- EXERCISE REQUIREMENTS: Will you write out, word for word and line by line, the text shown under each of the items below, and leave the pictures themselves out of your answer?

==*==

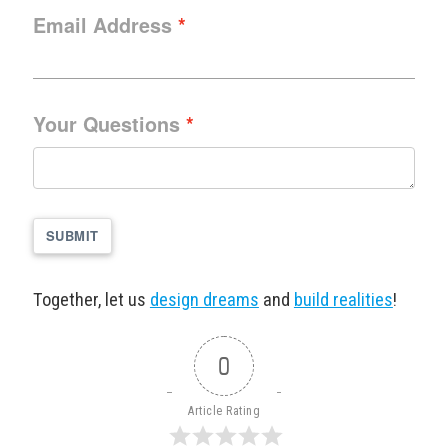
Email Address
Your Questions
SUBMIT
Together, let us
design dreams
and
build realities
!
0
Article Rating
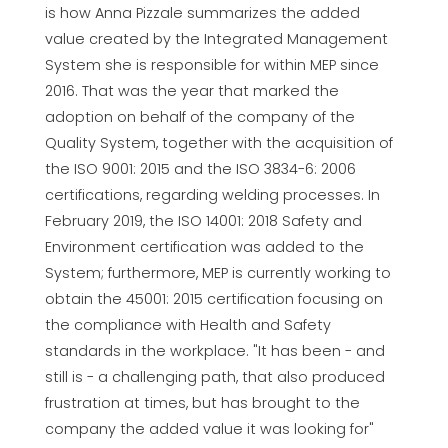
is how Anna Pizzale summarizes the added
value created by the Integrated Management
System she is responsible for within MEP since
2016. That was the year that marked the
adoption on behalf of the company of the
Quality System, together with the acquisition of
the ISO 9001: 2015 and the ISO 3834-6: 2006
certifications, regarding welding processes. In
February 2019, the ISO 14001: 2018 Safety and
Environment certification was added to the
System; furthermore, MEP is currently working to
obtain the 45001: 2015 certification focusing on
the compliance with Health and Safety
standards in the workplace. "It has been - and
still is - a challenging path, that also produced
frustration at times, but has brought to the
company the added value it was looking for"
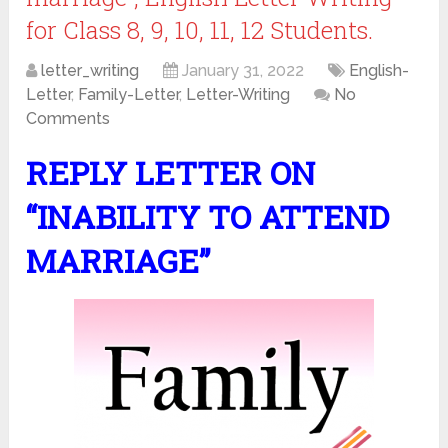
for Class 8, 9, 10, 11, 12 Students.
letter_writing
January 31, 2022
English-
Letter
,
Family-Letter
,
Letter-Writing
No
Comments
REPLY LETTER ON
“INABILITY TO ATTEND
MARRIAGE”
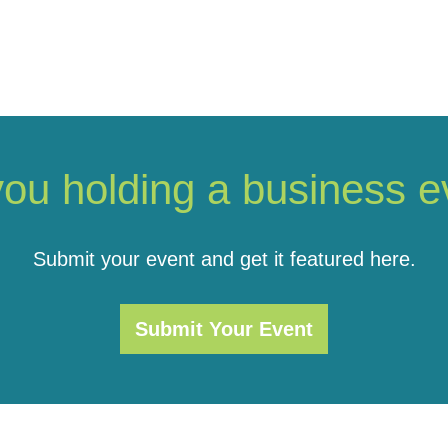
you holding a business e
Submit your event and get it featured here.
Submit Your Event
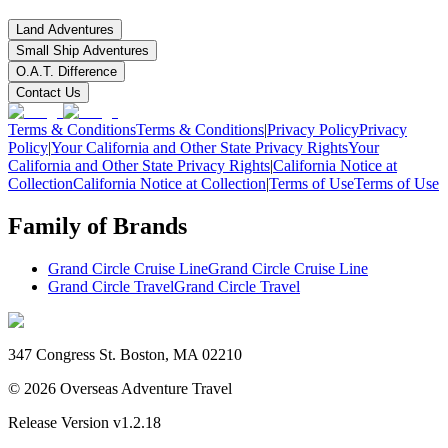
Land Adventures
Small Ship Adventures
O.A.T. Difference
Contact Us
Terms & Conditions
Terms & Conditions
|
Privacy Policy
Privacy
Policy
|
Your California and Other State Privacy Rights
Your
California and Other State Privacy Rights
|
California Notice at
Collection
California Notice at Collection
|
Terms of Use
Terms of Use
Family of Brands
Grand Circle Cruise Line
Grand Circle Cruise Line
Grand Circle Travel
Grand Circle Travel
347 Congress St. Boston, MA 02210
©
2026
Overseas Adventure Travel
Release Version
v1.2.18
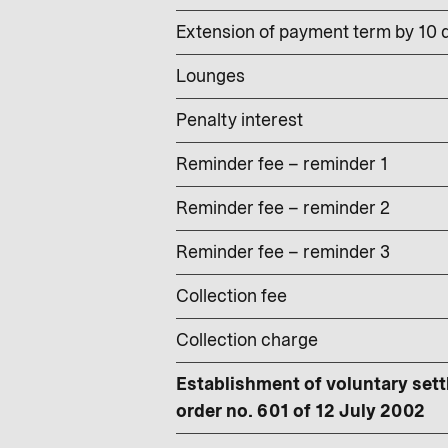
Extension of payment term by 10 d
Lounges
Penalty interest
Reminder fee – reminder 1
Reminder fee – reminder 2
Reminder fee – reminder 3
Collection fee
Collection charge
Establishment of voluntary sett
order no. 601 of 12 July 2002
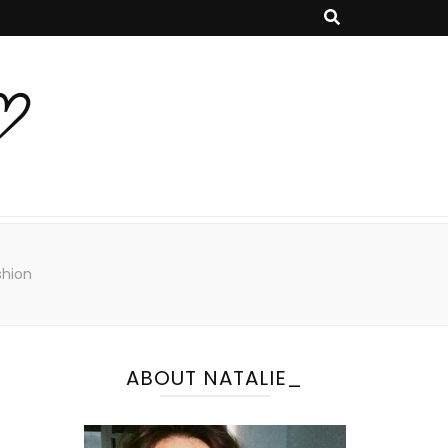
♡
shion
ABOUT NATALIE_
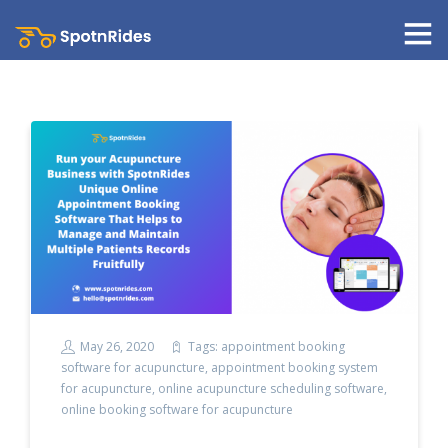
May 26, 2020
Tags:
appointment booking
software for acupuncture
,
appointment booking system
for acupuncture
,
online acupuncture scheduling software
,
online booking software for acupuncture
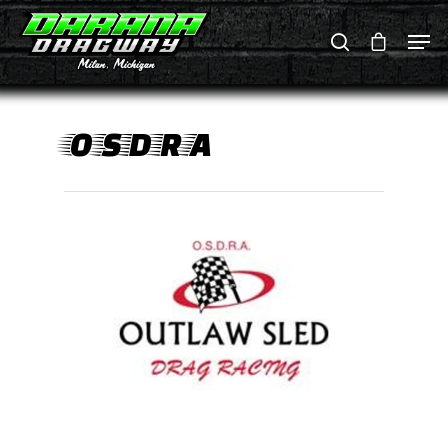
Hit enter to search or ESC to close
OSDRA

==*==

- FINISHED TASK:
Email Address
Your Questions
SUBMIT
Together, let us
design dreams
and
build realities
!
0
Article Rating
is how Anna Pizzale summarizes the added
value created by the Integrated Management
System she is responsible for within MEP since
2016. That was the year that marked the
adoption on behalf of the company of the
Quality System, together with the acquisition of
the ISO 9001: 2015 and the ISO 3834-6: 2006
certifications, regarding welding processes. In
February 2019, the ISO 14001: 2018 Safety and
Environment certification was added to the
System; furthermore, MEP is currently working to
obtain the 45001: 2015 certification focusing on
the compliance with Health and Safety
standards in the workplace. "It has been - and
still is - a challenging path, that also produced
frustration at times, but has brought to the
company the added value it was looking for"
for Class 8, 9, 10, 11, 12 Students.
letter_writing
January 31, 2022
English-
Letter
,
Family-Letter
,
Letter-Writing
No
Comments
REPLY LETTER ON
“INABILITY TO ATTEND
MARRIAGE”
you holding a business e
Submit your event and get it featured here.
Submit Your Event
Land Adventures
Small Ship Adventures
O.A.T. Difference
Contact Us
Terms & Conditions
Terms & Conditions
|
Privacy Policy
Privacy
Policy
|
Your California and Other State Privacy Rights
Your
California and Other State Privacy Rights
|
California Notice at
Collection
California Notice at Collection
|
Terms of Use
Terms of Use
Family of Brands
Grand Circle Cruise Line
Grand Circle Cruise Line
Grand Circle Travel
Grand Circle Travel
347 Congress St. Boston, MA 02210
©
2026
Overseas Adventure Travel
Release Version
v1.2.18
Extension of payment term by 10 d
Lounges
Penalty interest
Reminder fee – reminder 1
Reminder fee – reminder 2
Reminder fee – reminder 3
Collection fee
Collection charge
Establishment of voluntary sett
order no. 601 of 12 July 2002
♡
shion
ABOUT NATALIE_
May 26, 2020
Tags:
appointment booking
software for acupuncture
,
appointment booking system
for acupuncture
,
online acupuncture scheduling software
,
online booking software for acupuncture
Hit enter to search or ESC to close
OSDRA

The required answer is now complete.